We’ll set out to imitate a pretty classic structure in most modern programming languages as our UDTF inspiration. For example, in Kotlin (since that’s our foundational motivation here!) we have a way to do something like:

for(i in 1..5) {
  // ...do something with counted index...
}

Logically, this takes the input parameters 1 and 5. It would then produce the sequence: 1, 2, 3, 4, 5, stop! Each of these iterations would give the option to do some additional work with that counted index. You could additionally specify a step size like so:

for(i in 1..5 step 2) {
  // ...do something with counted odd index...
}

Where now we have the three parameters of 1, 5, and 2. It would produce the sequence: 1, 3, 5.

So, mapping to our Hive UDTF scenario, we will expect to take 1 to 3 parameters and then emit a new row with the index for every item in the sequence as described above. We will allow the one parameter case for implying that you’ll start at one for simple cases. For example, SELECT explode_times(5) would mean the same thing as SELECT explode_times(1,5) and be supported to allow a bit of brevity if the user wishes it.

_Extracted data_:
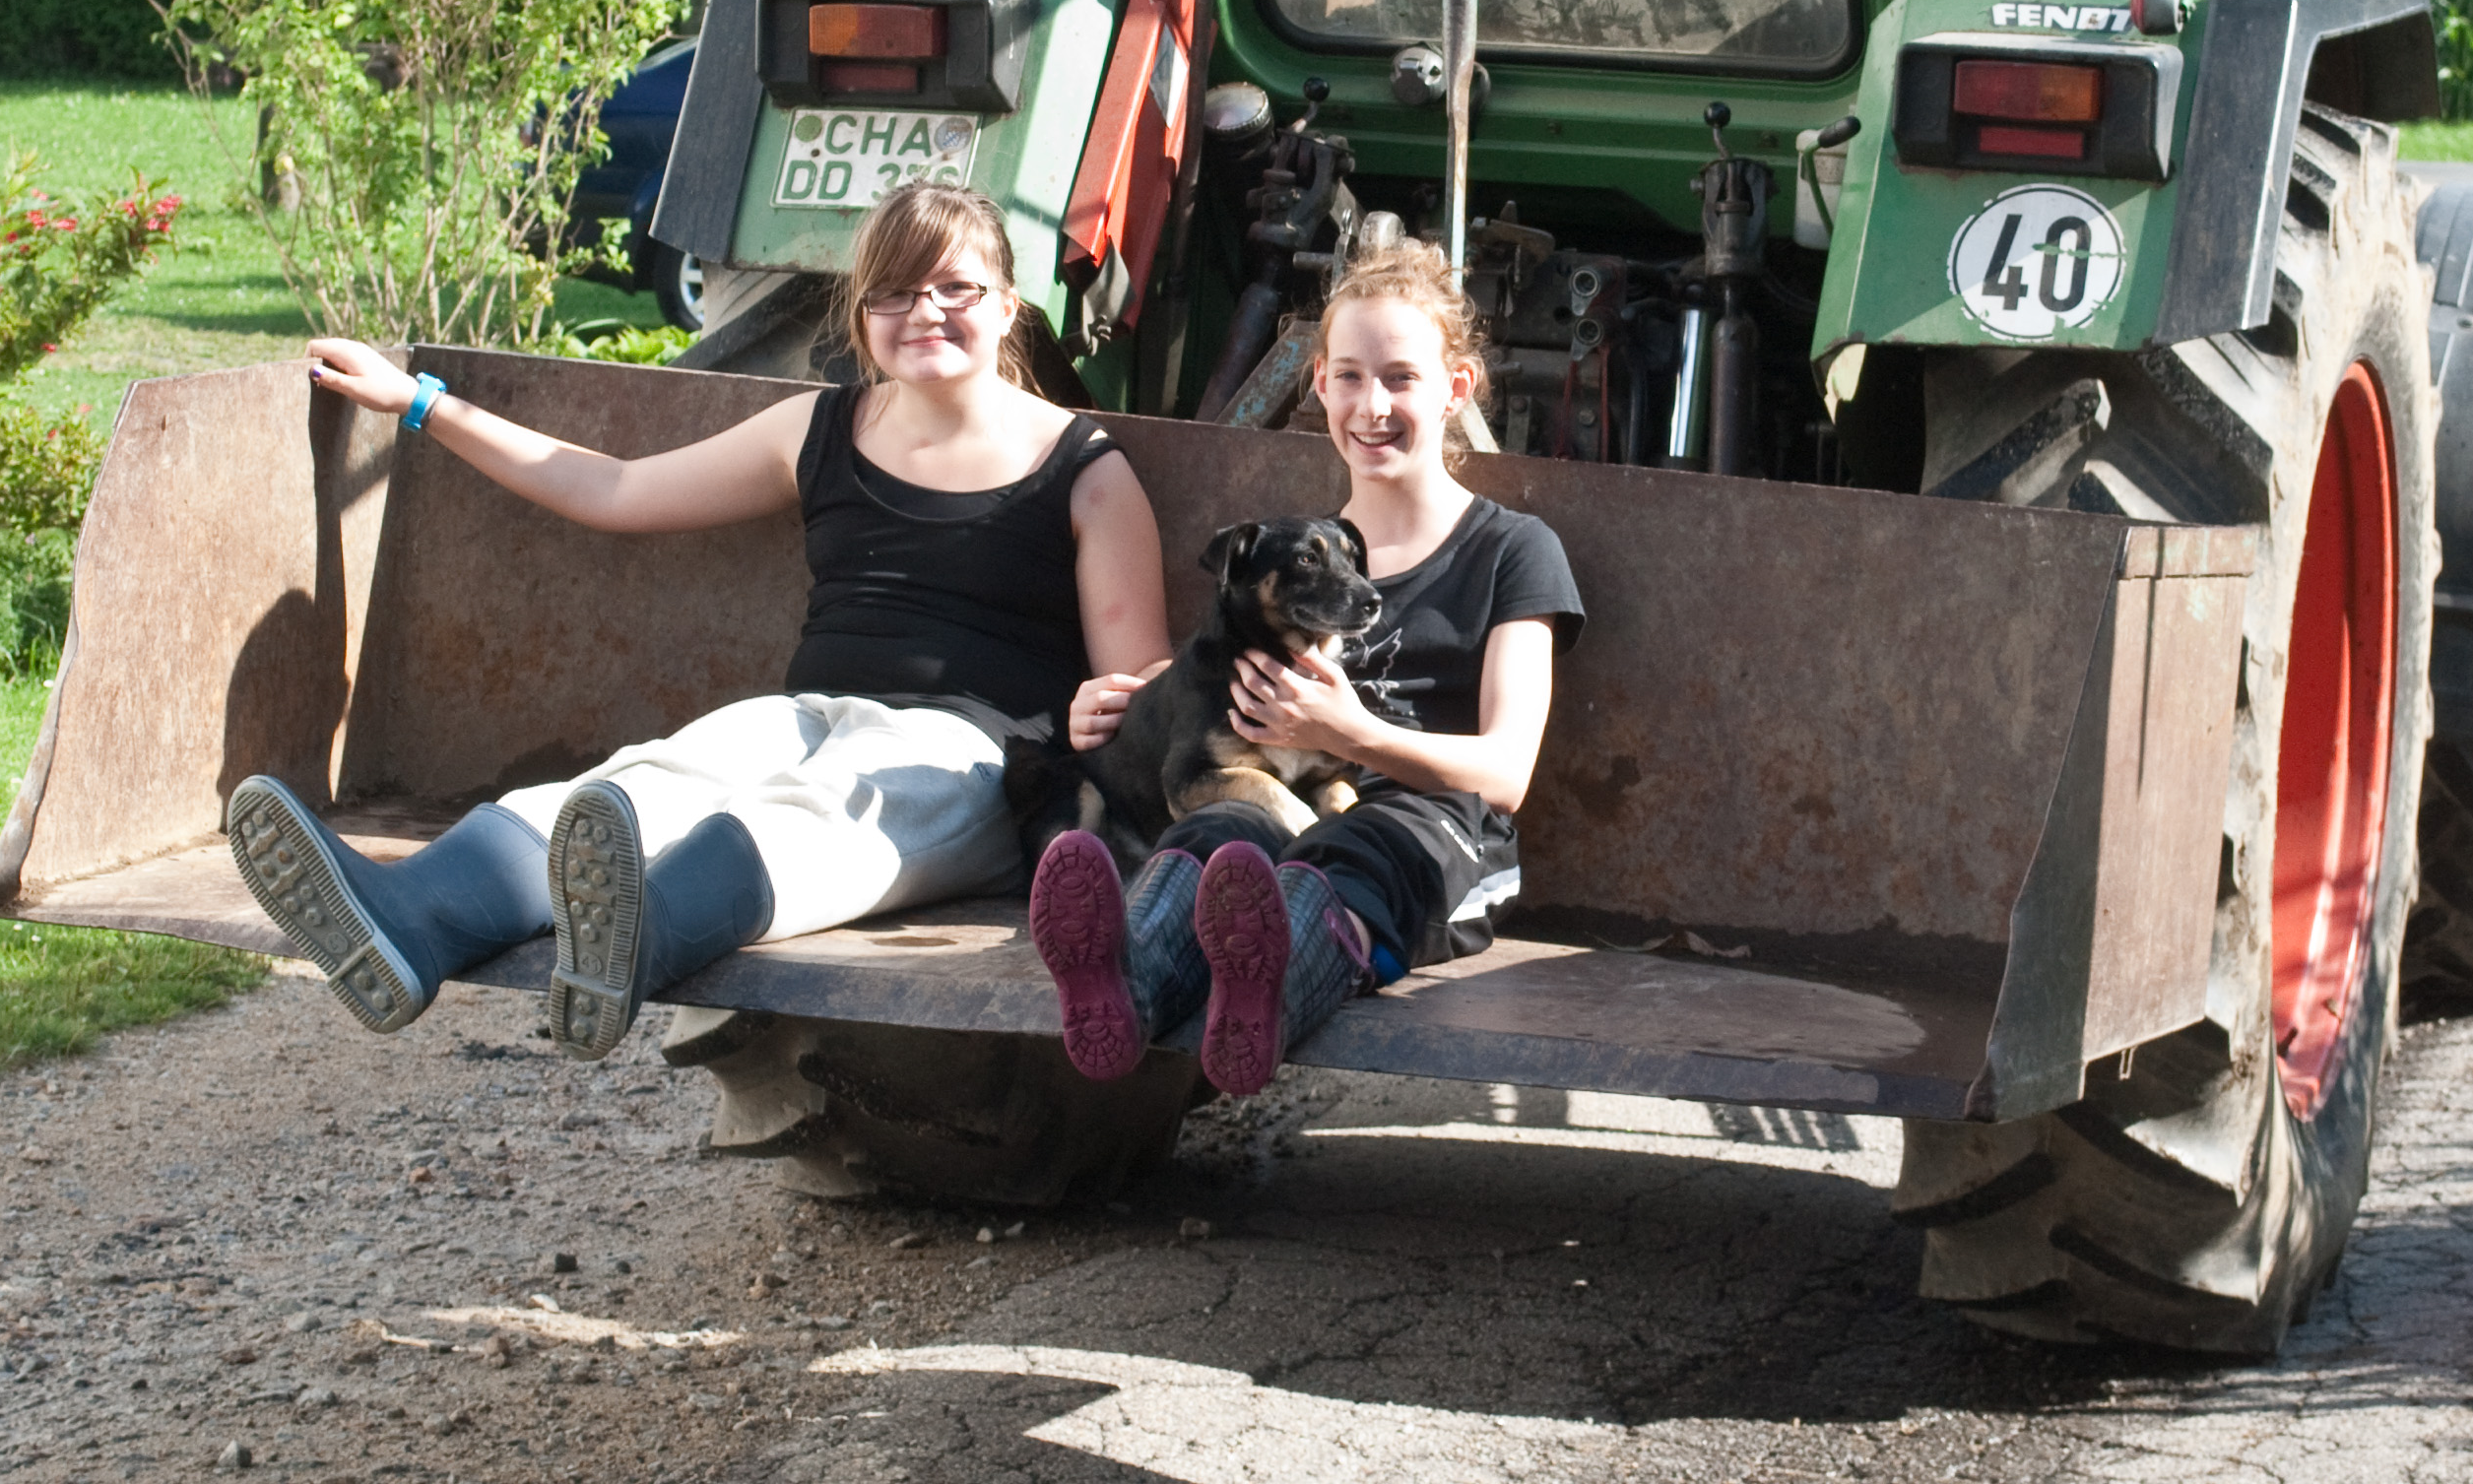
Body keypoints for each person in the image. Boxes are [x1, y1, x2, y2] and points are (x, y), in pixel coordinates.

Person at [222, 180, 1169, 1061]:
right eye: (895, 291)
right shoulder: (821, 427)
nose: (925, 310)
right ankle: (412, 918)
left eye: (957, 287)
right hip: (808, 712)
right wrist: (423, 403)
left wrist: (1105, 708)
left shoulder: (1083, 469)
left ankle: (642, 938)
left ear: (1009, 305)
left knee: (822, 816)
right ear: (864, 316)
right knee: (644, 783)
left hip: (971, 758)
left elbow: (1149, 696)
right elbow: (614, 488)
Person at [1030, 238, 1583, 1096]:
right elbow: (1208, 696)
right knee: (1217, 837)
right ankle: (1122, 986)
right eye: (1352, 377)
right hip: (1291, 801)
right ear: (1318, 383)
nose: (1373, 404)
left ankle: (1266, 1002)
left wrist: (1350, 733)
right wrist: (1121, 704)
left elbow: (1506, 774)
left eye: (1401, 376)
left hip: (1436, 828)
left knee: (1352, 853)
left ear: (1456, 389)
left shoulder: (1514, 550)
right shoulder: (1299, 555)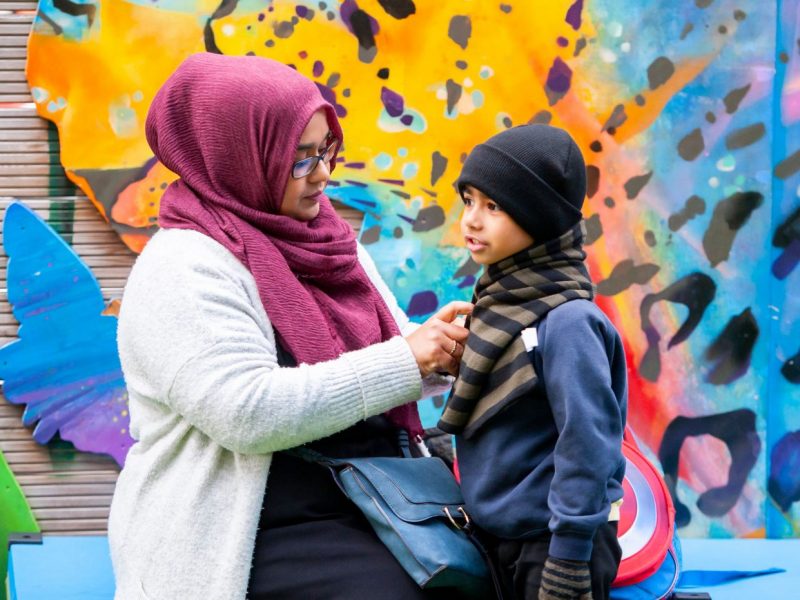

_What you are asked to do_:
In the passage on building a Hive UDTF, which call is SELECT explode_times(5) said to mean the same thing as?

_Expected output_:
SELECT explode_times(1,5)